↓↓↓

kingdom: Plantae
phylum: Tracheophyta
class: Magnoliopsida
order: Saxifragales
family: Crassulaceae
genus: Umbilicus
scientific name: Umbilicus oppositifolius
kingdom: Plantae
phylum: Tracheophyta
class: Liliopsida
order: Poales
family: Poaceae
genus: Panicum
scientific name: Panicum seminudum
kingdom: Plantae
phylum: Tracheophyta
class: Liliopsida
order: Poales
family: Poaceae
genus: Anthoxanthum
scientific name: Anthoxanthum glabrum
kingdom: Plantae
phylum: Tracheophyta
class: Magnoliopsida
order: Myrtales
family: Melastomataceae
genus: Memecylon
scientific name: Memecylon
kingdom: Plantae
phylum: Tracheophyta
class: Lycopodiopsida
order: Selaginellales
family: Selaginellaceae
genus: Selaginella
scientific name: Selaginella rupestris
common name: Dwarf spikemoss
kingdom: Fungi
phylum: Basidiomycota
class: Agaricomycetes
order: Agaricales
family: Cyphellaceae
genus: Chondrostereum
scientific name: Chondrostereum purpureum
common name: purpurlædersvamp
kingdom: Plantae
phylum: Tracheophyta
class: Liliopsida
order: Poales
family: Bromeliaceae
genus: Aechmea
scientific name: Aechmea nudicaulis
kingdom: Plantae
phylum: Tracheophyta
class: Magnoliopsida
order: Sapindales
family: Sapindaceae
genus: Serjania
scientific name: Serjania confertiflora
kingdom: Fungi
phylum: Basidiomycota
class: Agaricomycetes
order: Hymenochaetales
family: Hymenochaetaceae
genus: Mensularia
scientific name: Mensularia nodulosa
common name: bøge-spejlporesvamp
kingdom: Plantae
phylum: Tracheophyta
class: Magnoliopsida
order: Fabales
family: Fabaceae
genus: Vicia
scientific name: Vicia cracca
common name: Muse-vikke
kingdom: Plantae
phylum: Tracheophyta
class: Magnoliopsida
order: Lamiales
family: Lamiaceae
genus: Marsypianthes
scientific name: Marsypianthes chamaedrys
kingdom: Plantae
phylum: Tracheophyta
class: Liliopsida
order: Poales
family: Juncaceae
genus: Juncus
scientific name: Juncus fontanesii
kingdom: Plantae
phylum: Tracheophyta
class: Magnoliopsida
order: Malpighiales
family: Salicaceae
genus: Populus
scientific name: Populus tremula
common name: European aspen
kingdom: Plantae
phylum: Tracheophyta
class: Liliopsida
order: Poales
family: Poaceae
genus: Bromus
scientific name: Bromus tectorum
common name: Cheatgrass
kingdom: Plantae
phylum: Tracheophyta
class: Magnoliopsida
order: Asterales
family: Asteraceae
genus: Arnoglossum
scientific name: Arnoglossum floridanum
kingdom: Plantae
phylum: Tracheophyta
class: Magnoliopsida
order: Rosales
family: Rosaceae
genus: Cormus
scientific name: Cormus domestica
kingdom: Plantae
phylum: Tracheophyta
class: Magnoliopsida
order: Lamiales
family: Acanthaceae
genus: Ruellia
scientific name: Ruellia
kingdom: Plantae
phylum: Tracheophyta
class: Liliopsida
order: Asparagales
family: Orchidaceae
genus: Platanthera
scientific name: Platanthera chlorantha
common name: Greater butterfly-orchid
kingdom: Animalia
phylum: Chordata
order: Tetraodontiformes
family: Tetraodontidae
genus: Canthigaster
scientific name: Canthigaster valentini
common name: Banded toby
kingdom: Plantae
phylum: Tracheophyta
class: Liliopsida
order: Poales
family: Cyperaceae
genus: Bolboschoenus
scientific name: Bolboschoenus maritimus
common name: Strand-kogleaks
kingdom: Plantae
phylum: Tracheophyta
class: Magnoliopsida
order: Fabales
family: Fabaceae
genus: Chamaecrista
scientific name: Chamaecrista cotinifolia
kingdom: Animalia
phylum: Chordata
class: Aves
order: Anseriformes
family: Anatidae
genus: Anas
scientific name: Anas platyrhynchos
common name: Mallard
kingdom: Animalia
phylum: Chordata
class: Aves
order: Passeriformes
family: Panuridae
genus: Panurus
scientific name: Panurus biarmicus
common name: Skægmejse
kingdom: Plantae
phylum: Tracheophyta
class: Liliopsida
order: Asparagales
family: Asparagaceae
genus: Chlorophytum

↑↑↑

## JOB
Copy out, word for word, the lines from the start of the records through the line holding "genus: Memecylon", with that line included.

## OUTPUT OF THE EXERCISE
kingdom: Plantae
phylum: Tracheophyta
class: Magnoliopsida
order: Saxifragales
family: Crassulaceae
genus: Umbilicus
scientific name: Umbilicus oppositifolius
kingdom: Plantae
phylum: Tracheophyta
class: Liliopsida
order: Poales
family: Poaceae
genus: Panicum
scientific name: Panicum seminudum
kingdom: Plantae
phylum: Tracheophyta
class: Liliopsida
order: Poales
family: Poaceae
genus: Anthoxanthum
scientific name: Anthoxanthum glabrum
kingdom: Plantae
phylum: Tracheophyta
class: Magnoliopsida
order: Myrtales
family: Melastomataceae
genus: Memecylon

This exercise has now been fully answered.